05 Oct Teacher finds joy in achieving that light bulb moment
Some of the most rewarding moments of Dulce Moreira’s day happen when she sees a student struggling to figure something out and then — suddenly — a light bulb goes off.
“And all of a sudden, it clicks. And when that happens, you see (the student’s) eyes light up, and they say ‘I get it, I get it!’ and they’re not just saying it, they really get it.”
The 43-year-old teacher at St. Nicholas School in Barrie recalled one junior kindergarten student who was struggling to do up the zipper of her jacket.
“Struggling with that zipper is a huge deal, because if you can’t get it, you can’t put on snow pants or jackets or anything,” said Moreira.
When the student figured out the mechanics of zippers, she was overjoyed to “make it into the zipper club.”
Getting to that light bulb moment is something Moreira tries to do in any way possible for her students, and it’s one of the reasons she was named the Toronto Star Teacher of the Year.
“I try to figure out different ways for them to remember. If it’s by song, then we deal with it by song. Some kids need to draw it out, if they’re visual.
“When I see that happening without me — it actually brings me more pleasure because I know they won’t always be around me.”
Moreira always wanted to be a teacher, but her dream was almost derailed in high school.
At the time, high school had basic, general and advanced courses, and Moreira had wound up in the general stream.
“I went into general courses, and one of the principals came by and said, ‘Hey, I know you want to be a teacher and you’re in general, so you need to be in advanced … we’re going to put you in advanced — are you OK with that?’ ” recalled Moreira.
She switched into advanced courses, graduated and then went to York University where she became a teacher, but the memory of that principal who helped her has never left her.
Moreira has been teaching at St. Nicholas since 1998. Over the years, she’s taught everything except French and reading recovery, but she’s now working as a Special Education Resource Teacher.
“I think a lot of the children that are in the special education area, for whatever reason, lack a bit of a voice … so, I like to be their voice for them,” she said.
“I sort of think of it similar to that high school principal … He was my voice. If he hadn’t told me that, I wouldn’t have known any different. My parents wouldn’t have known any different,” said Moreira, her voice filling with emotion.
“My parents wouldn’t have known. I would have graduated with general — just because.
“He was my voice, and I just want to be a voice for kids. They don’t always know what they need. The parents don’t always know, so I want to be that voice.”
Her commitment to helping her students has extended from being their voice, to teaching them to how to be their own advocates and how to be independent.
The multilingual teacher — she speaks English, Spanish and Portuguese (and used to speak Japanese) — is also known around the school as a “techie superwoman.”
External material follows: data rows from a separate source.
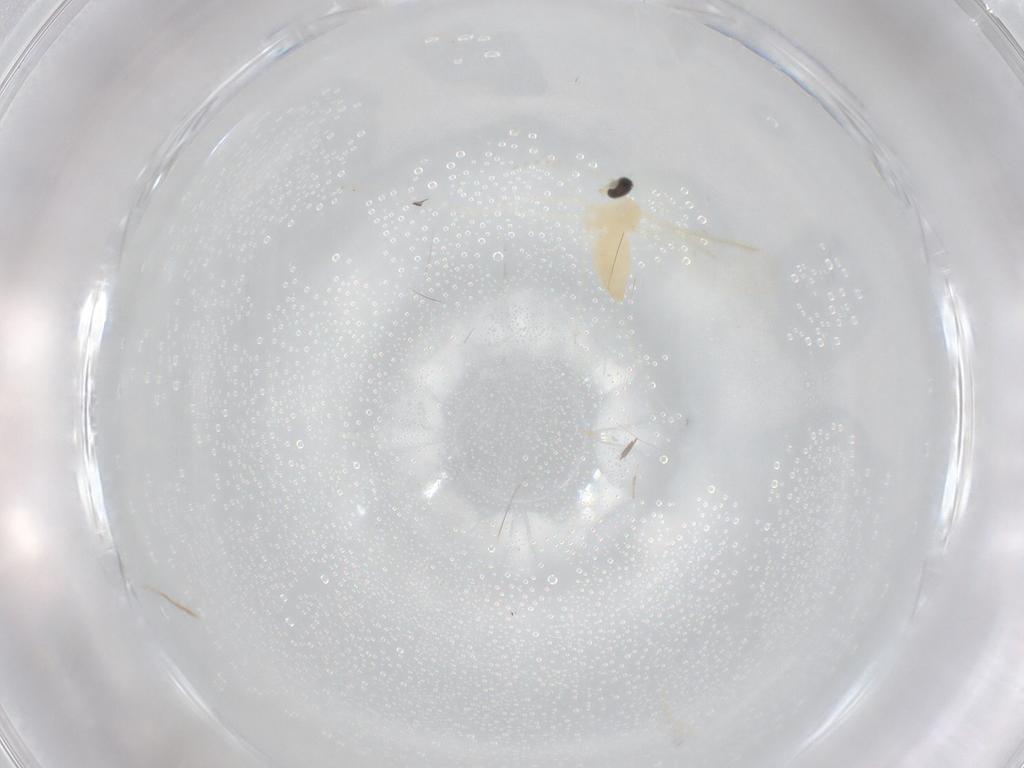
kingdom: Animalia
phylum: Arthropoda
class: Insecta
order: Diptera
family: Cecidomyiidae
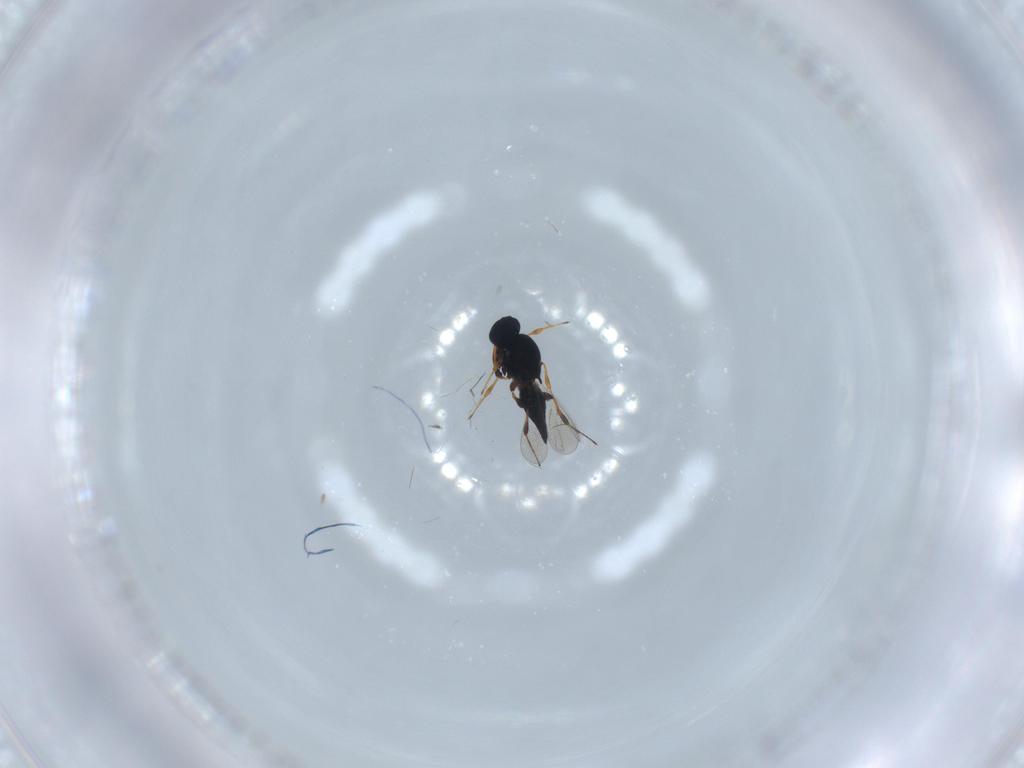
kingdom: Animalia
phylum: Arthropoda
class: Insecta
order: Hymenoptera
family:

“Dulce knows everything about computers,” wrote a colleague in a nomination letter, adding she manages the school’s Twitter account and helps with the website.
Moreira also uses technology to help her special education students learn alongside their peers so they don’t feel different.
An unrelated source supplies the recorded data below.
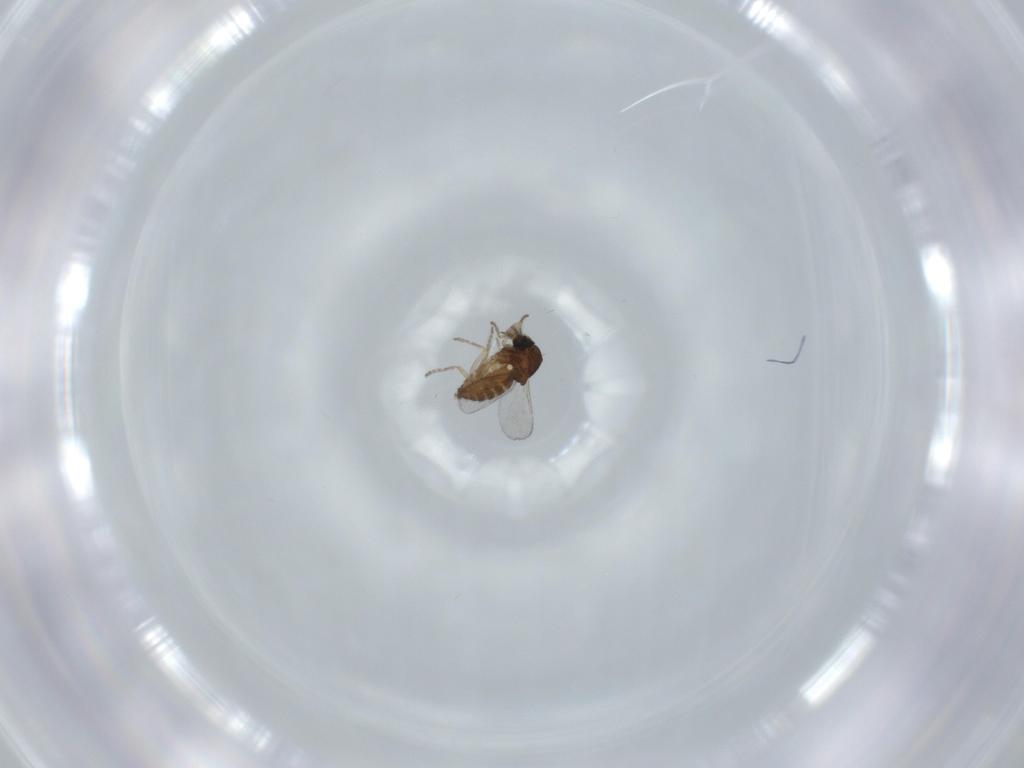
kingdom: Animalia
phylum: Arthropoda
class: Insecta
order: Diptera
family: Ceratopogonidae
If a student is having trouble reading at the same level as their peers, Moreira will let them listen to the audio of the book so they can still appreciate the language and the story.
But it isn’t just her interest in combining learning with technology that colleagues say makes Moreira stand out — it’s her compassion.
A colleague wrote about “how (Moreira) buys diapers and pull-ups out of her own pocket, and shops for them on her own time for a family without a car or the financial resources to provide these most necessary items.”
Moreira was born to Portuguese parents who immigrated to Canada with “with zero English, a suitcase, and a willing family member to sponsor them.”
Growing up, her parents worked three jobs each to support their family. They “didn’t have time to sit and read with me or do homework or take me to extracurricular classes after school … for them, I could and would,” recalled Moreira, adding they taught her she could achieve what she wanted so long as she worked for it.
The lesson from her parents taught her that her students could also thrive, “regardless of their background and challenges.”
“Dulce has worked tirelessly with countless hours of ‘overtime’ to ensure that all our students receive support, educational opportunities outside of the formal classroom and a healthy dose of encouragement and positive engagement regardless of their abilities,” said a colleague.
Other colleagues wrote about how there is always a line of students outside her office waiting to see her for anything from tech to life help. She’s a teacher who goes above and beyond, sending emails from 9 a.m. until midnight.
Moreira’s involvement in her school extends beyond class hours. She’s a faith ambassador at the school, photographs school events and is a member of the social committee, wrote the former principal.
But Moreira wouldn’t have it any other way.
“To be quite honest, I just feel like I teach, I just come into work — which isn’t really work — I do my job — which isn’t really my job because I love it. I feel privileged to be paid to be doing something I love so much.”